I believe my daughter could use some help caring for her new daughter Robin, my granddaughter. So I’m heading to New York City Tuesday to do what I can. I see Robin’s eyes are intense, she seems alert and curious. I hope to take her for a walk, help Emma to rest, take some time for herself.
I found a room in a brownstone In Park Slope, it could be a perfect place for Maria and I to stay in when we come to New York. I’m staying over one night, then returning home on Wednesday. A week from Friday, on the 23rd, I’m going back to New York for one day (this time with Maria) to meet with my editor about my next book and also spend the day helping Emma and spending some time with Robin.
I feel that people are watching me closely for what they see as the inevitable explosion of adoration and affection that will alter my life. If that happens, it will be okay with me, but I think relationships take time and effort, they aren’t just granted with a magic wand.

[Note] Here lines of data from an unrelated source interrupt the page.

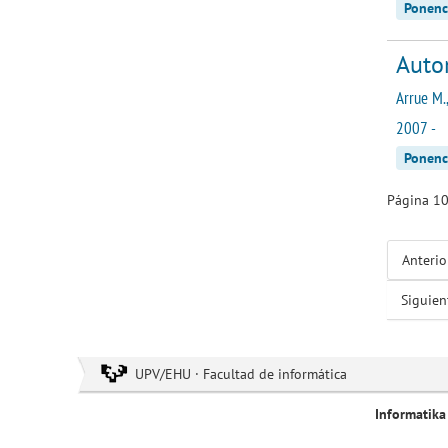
Ponenc
Autom
Arrue M.,
2007 -
Ponenc
Página 10
Anterio
Siguien
UPV/EHU · Facultad de informática
Informatika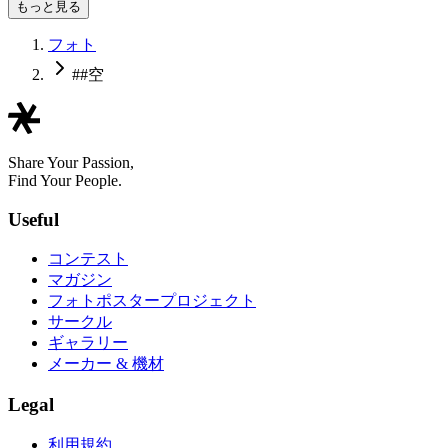
もっと見る
フォト
##空
Share Your Passion,
Find Your People.
Useful
コンテスト
マガジン
フォトポスタープロジェクト
サークル
ギャラリー
メーカー & 機材
Legal
利用規約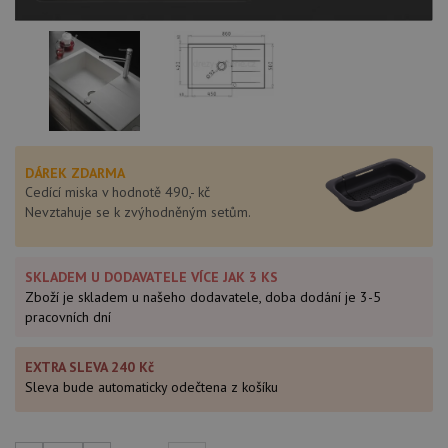
DÁREK ZDARMA
Cedící miska v hodnotě 490,- kč
Nevztahuje se k zvýhodněným setům.
SKLADEM U DODAVATELE VÍCE JAK 3 KS
Zboží je skladem u našeho dodavatele, doba dodání je 3-5
pracovních dní
EXTRA SLEVA 240 Kč
Sleva bude automaticky odečtena z košíku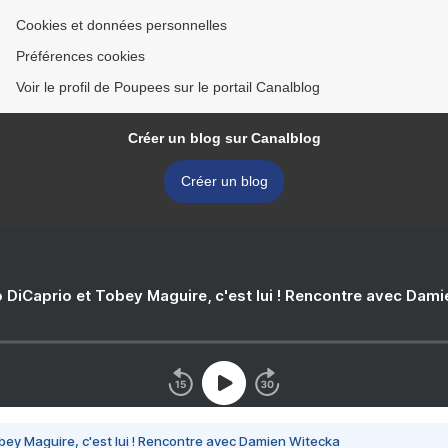
Cookies et données personnelles
Préférences cookies
Voir le profil de Poupees sur le portail Canalblog
Créer un blog sur Canalblog
Créer un blog
 DiCaprio et Tobey Maguire, c'est lui ! Rencontre avec Dam
bey Maguire, c'est lui ! Rencontre avec Damien Witecka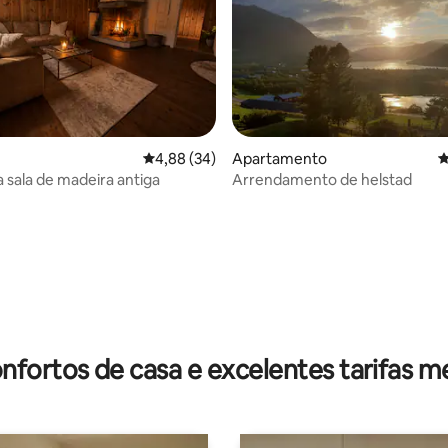
a de 5 em 5 estrelas, 9avaliações
Classificação média de 4,88 em 5 estrelas, 3
4,88 (34)
Apartamento
C
sala de madeira antiga
Arrendamento de helstad
nfortos de casa e excelentes tarifas m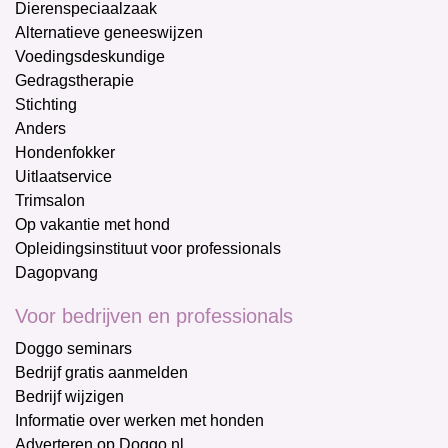
Dierenspeciaalzaak
Alternatieve geneeswijzen
Voedingsdeskundige
Gedragstherapie
Stichting
Anders
Hondenfokker
Uitlaatservice
Trimsalon
Op vakantie met hond
Opleidingsinstituut voor professionals
Dagopvang
Voor bedrijven en professionals
Doggo seminars
Bedrijf gratis aanmelden
Bedrijf wijzigen
Informatie over werken met honden
Adverteren op Doggo.nl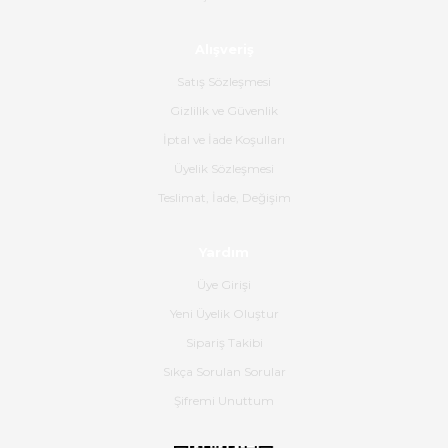
Ahmet Çağın | 20/06/2026
Alışveriş
Ürün sorunsuz ulaştı havalı
poşetlerle gönderim yapıyorlar.
Satış Sözleşmesi
Ürünün kodu XDR-240e-24 yeni
ürün geliyor.
Gizlilik ve Güvenlik
İptal ve İade Koşulları
B... K... | 16/06/2026
Üyelik Sözleşmesi
Gerçekten harika ve etkileyici
Teslimat, İade, Değişim
olmuş, tam istediğim gibi. Ayrıca
satış personeline de güzel ve
Yardım
nazik ilgisi için teşekkür ederim.
Üye Girişi
Dima Kulalac | 18/05/2026
Yeni Üyelik Oluştur
Hızlı bir şekilde elimize ulaştı
Sipariş Takibi
güzel paketlenmişti
Sıkça Sorulan Sorular
B... K... | 16/05/2026
Şifremi Unuttum
Ürün iki gün içinde elime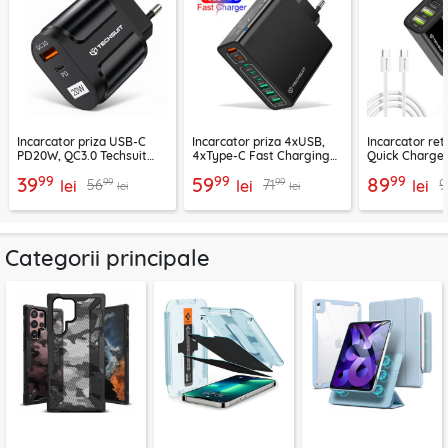
Incarcator priza USB-C
Incarcator priza 4xUSB,
Incarcator re
PD20W, QC3.0 Techsuit
4xType-C Fast Charging
Quick Charge 
EasyPowerX, negru,
Techsuit OctaChargeX,
tip C Techsuit
99
99
99
39
59
89
99
99
56
71
9
CHPD038
lei
negru, CHPD224
lei
CHC2
lei
lei
lei
Categorii principale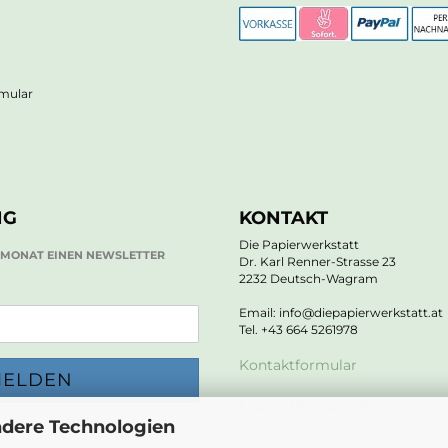
rmular
NG
KONTAKT
Die Papierwerkstatt
O MONAT EINEN NEWSLETTER
Dr. Karl Renner-Strasse 23
2232 Deutsch-Wagram
Email: info@diepapierwerkstatt.at
Tel. +43 664 5261978
Kontaktformular
Ladenöffnungszeiten
ndere Technologien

Emma and I are both working hard and openly to ensure that I am close to Robin and play a role in her life, and that is a great starting point, something to build on. I guess I don’t really do cute and adoration well. But I am excited to be going back to New York, I wish I could stop at B&H Photo and buy the infrared camera I want, but that will take time also.
The first step in all of this for me is to help Emma, not to gush over Robin. That will come in its own time.
I think I will stare back at Robin and see what happens. I want to see if I can make her laugh or smile.